TO DO :: Which lines run from the one containing "mug: none [512,671,543,709]" through the end of the data? Write them out exactly, with the pictures left out.

(Consecutive indoor scene images)
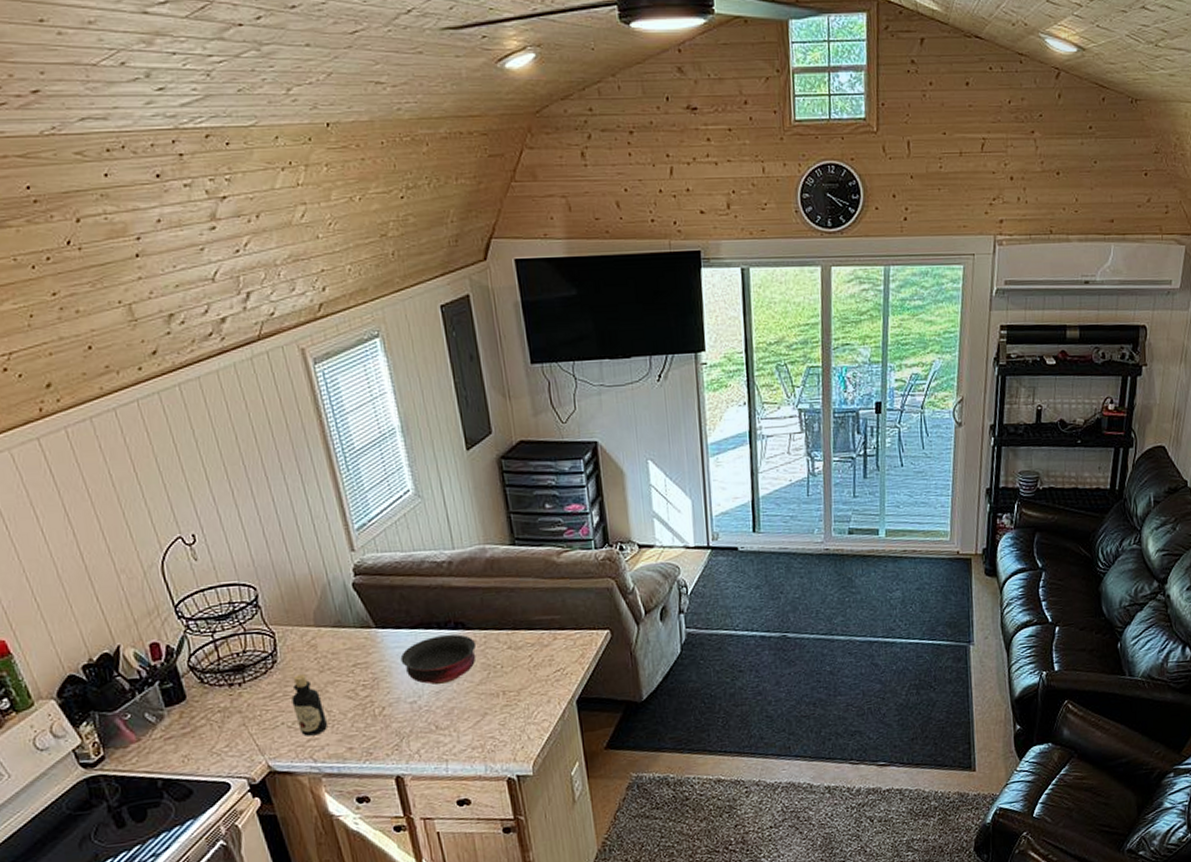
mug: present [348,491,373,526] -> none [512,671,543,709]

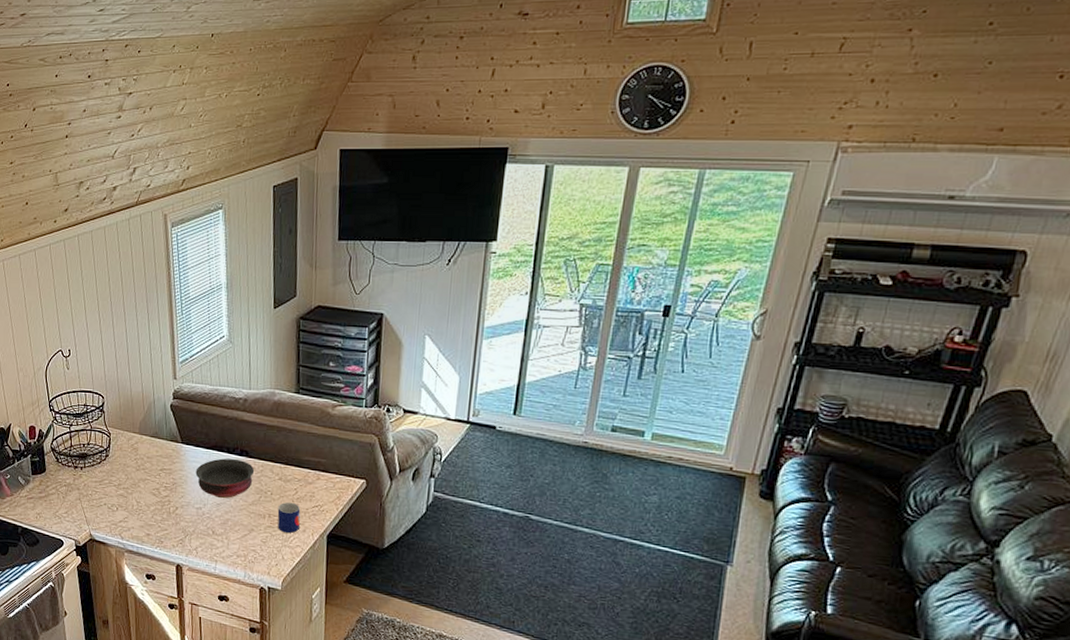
bottle: present [291,674,329,736] -> none [114,469,136,519]
mug: none [512,671,543,709] -> present [277,502,301,534]

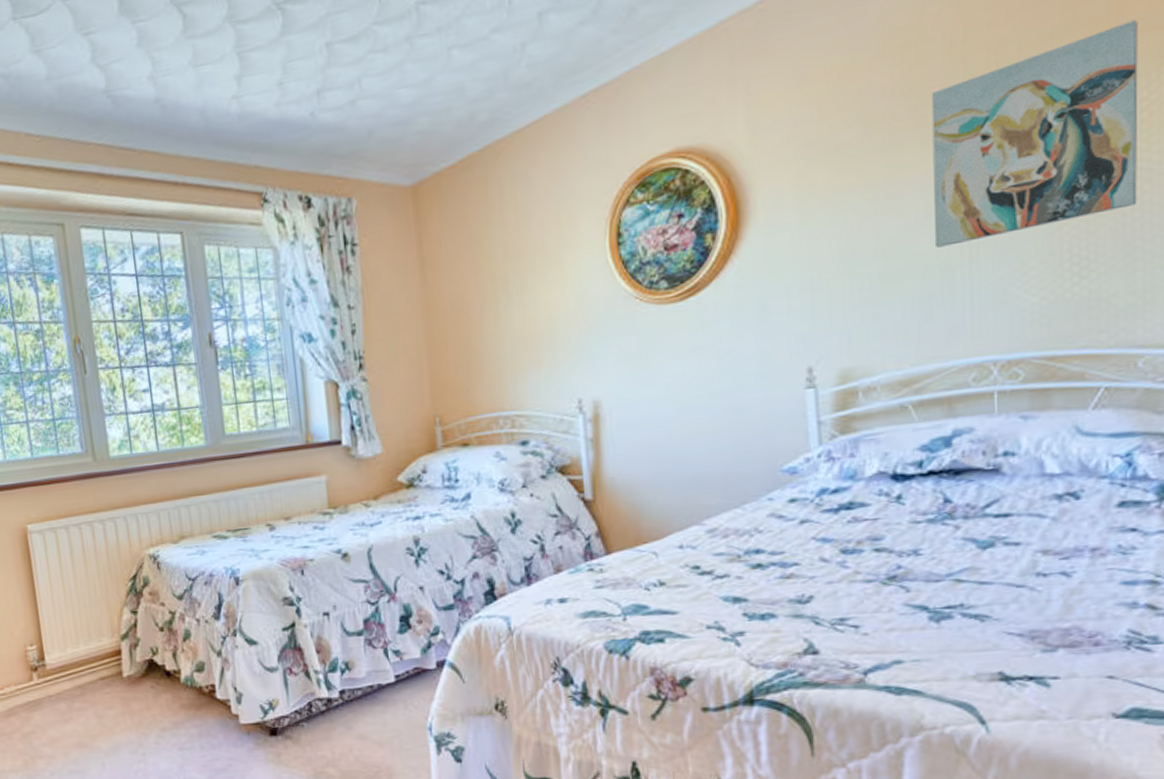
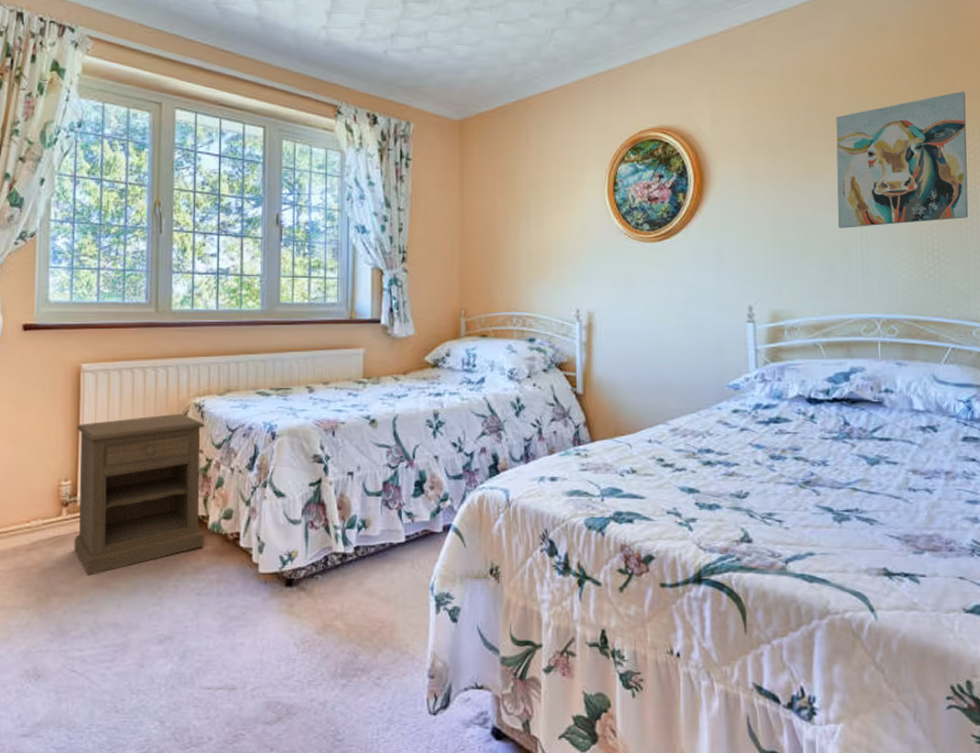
nightstand: none [33,566,180,737] -> present [74,413,205,576]

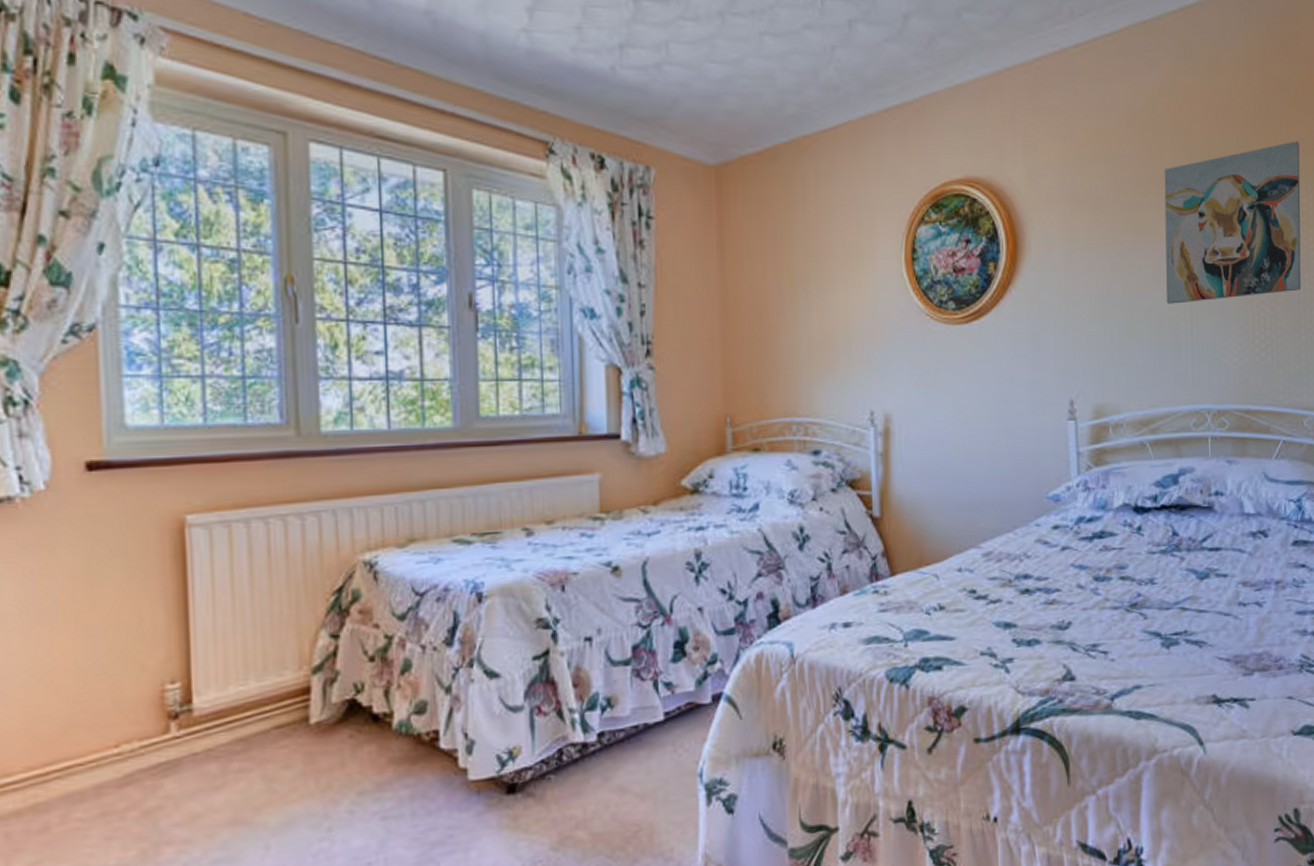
nightstand: present [74,413,205,576] -> none [184,575,388,812]

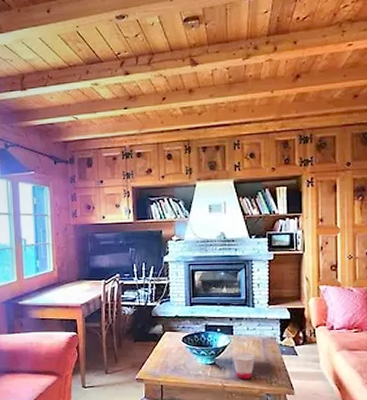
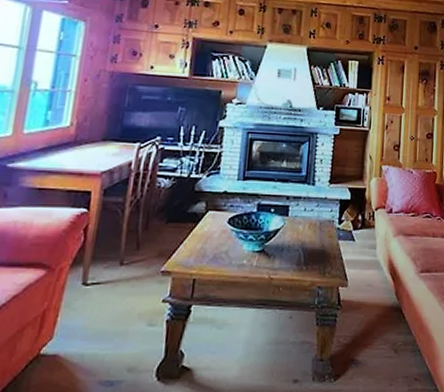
cup: present [232,353,255,380] -> none [284,237,309,270]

RESPONSE AREA ::
mug: none [512,671,543,709] -> present [277,502,301,534]

nightstand: none [33,566,180,737] -> present [74,413,205,576]

nightstand: present [74,413,205,576] -> none [184,575,388,812]

cup: present [232,353,255,380] -> none [284,237,309,270]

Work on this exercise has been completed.